DLC: Sewer Bard Mini Game



DLC: Sewer Bard Mini Game

Sewer Bard used to have a different name. He couldnt recall it anymore, but he had recently remembered that he used to be someone else.

It was a disturbing thought. There were tales aplenty of skinwalkers, shapeshifters, and those who could assume the form of your loved ones for ill intent. But vanishingly few stories where you were a stranger inside your own flesh.

Perhaps his name had been lost in the acceptance of his greatest role so far. His Noble Patron had named him, and there was power in a title bestowed by the Golden Prophecys instrument.

Sagas swirled within his head, and from them he plucked half a dozen that sang of the importance of keeping your true name safe from those who would harm you. Was that why he had been stripped of his birth name by the Hero? To protect him, even from himself?

The part time thief, full time Bard looked at the man to whom he owed his life, the one who would save their lands, the being on whom the burden of existence rested.

Sewer Bard was starting to realise that, on the whole, he didnt actually like the Chosen One.

Oh, he respected him, secretly feared him, and would follow him into death itself. But as a person, he didnt care for the man.

Had it been like this with other Heroes and their faithful companions? Could you lay down your life for someone who, when they werent ignoring you, treated you with blatant disrespect? The stories spoke of the deeds done by the followers of the great, but never of the thoughts that jangled within their heads.

The Bards gaze slid from his Noble Patron to his ever present shadow, the half-elf Healer.

She was, like all women, the most beautiful creature he had ever laid eyes on. He wanted nothing more than to protect her, and whisper sweet nothings into her ear.

She also made him deeply uncomfortable.

At first he had attributed it to the fact that he had not known he was in the presence of a lady for so long, then that she was invisible. Hed found himself straining to try and hear her, wanting nothing more than to be able to tell her all the pretty phrases that bubbled forth whenever he saw a lady. Even when shed rejected his words, it hadnt touched the spring of chivalry that welled within him.
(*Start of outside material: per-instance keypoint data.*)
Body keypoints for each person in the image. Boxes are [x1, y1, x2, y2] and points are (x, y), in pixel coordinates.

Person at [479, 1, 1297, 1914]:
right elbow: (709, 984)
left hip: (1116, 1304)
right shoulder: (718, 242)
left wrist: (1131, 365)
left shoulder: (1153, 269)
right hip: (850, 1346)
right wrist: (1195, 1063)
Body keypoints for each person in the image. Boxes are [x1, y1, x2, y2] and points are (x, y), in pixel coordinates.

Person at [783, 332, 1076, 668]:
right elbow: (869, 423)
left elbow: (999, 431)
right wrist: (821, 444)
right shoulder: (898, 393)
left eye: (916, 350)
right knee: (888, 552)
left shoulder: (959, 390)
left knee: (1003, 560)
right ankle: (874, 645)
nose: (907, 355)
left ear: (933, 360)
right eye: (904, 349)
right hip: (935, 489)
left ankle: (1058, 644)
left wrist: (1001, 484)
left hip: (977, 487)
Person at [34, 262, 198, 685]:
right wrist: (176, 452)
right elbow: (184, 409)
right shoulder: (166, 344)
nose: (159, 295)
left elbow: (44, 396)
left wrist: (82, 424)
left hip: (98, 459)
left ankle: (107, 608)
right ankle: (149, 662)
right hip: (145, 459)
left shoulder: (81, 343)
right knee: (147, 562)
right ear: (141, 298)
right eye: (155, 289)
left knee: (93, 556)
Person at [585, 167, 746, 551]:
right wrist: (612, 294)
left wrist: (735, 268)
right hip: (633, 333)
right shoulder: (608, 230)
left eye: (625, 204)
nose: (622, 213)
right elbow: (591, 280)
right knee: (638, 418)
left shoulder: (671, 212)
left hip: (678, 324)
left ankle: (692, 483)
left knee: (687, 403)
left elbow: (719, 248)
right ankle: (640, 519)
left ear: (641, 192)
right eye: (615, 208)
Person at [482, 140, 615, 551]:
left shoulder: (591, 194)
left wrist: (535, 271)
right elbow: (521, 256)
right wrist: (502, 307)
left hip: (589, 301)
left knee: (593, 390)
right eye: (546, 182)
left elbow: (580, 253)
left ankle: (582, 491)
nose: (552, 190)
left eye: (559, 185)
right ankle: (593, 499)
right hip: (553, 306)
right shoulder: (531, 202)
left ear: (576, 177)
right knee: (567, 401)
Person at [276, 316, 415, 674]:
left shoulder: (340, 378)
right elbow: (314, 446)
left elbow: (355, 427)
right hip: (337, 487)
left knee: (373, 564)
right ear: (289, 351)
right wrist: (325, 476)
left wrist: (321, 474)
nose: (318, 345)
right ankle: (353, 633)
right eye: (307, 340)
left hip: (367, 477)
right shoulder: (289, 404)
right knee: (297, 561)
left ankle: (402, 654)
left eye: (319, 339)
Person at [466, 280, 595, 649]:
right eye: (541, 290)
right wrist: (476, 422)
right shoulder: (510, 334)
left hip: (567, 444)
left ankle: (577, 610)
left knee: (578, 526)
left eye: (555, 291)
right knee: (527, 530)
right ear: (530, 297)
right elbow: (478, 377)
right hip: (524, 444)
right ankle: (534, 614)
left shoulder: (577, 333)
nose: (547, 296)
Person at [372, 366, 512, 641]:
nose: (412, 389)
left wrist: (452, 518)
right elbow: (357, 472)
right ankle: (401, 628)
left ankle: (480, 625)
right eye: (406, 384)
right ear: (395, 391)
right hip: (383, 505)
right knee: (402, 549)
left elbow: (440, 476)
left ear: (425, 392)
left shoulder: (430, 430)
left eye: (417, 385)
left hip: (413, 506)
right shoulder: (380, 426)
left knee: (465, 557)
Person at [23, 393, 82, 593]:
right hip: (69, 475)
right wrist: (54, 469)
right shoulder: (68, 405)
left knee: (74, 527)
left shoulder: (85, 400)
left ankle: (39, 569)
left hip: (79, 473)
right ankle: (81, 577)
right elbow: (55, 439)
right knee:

But the obligatory affection he held for her was very different from the feelings he had for Sexy Screamy Spider Lady. The Hunter made his heart race, though whether it was from the times she was both woman and spider, or because she seemed to see the world the same way he did, was impossible to tell. She appeared as more spider than Wood Elf, lately, but he loved her still.

Definitely Bad Guy was a monster. The Chosen One had shrugged off the sights within the Wizard Tower, dismissing it as flavour, but Sewer Bard had been unable to treat it with the same laissez-faire attitude. It stuck with him, and haunted his thoughts.

The Chosen One seemed to view this depravity, like he did most things, as a joke.

It all felt so wrong. The Healer and the Hero, they were both frustrating. The world was frustrating, too. He had been a good Bard. Not the best, but solid. Good enough to be treated with basic respect.

Sometimes the Healer and the Hunter would acknowledge his importance, and for that he loved them both. Even when the Healer was at her most aggravating, he could not forget her kindness, and he pitied her invisibility in a way only one desperate to be seen could feel. To the man used to being the centre stage, there was nothing worse than being rendered invisible.

But no one else seemed to care. The Royalty that they had met had ignored him, even when instructed to speak with him by the Chosen One. His worldly knowledge was ignored or outright mocked.

The core of the Bard was diplomacy, charisma, and seduction. To recite lore, and create new. Bards were key to civilisation.

But he was being denied this. As he was denied his own name. As, at some points, he was denied the ability to control his own body.

And so frustration bled through him, until it became thrumming rage.

Undirected, but no less poisonous for it, it grew each time he was denied his role. His function. He didnt know who or what, exactly, he was angry at. All he knew was that he was angry. And that someone, somewhere, was at fault for this.

And that one day, the piper must be paid.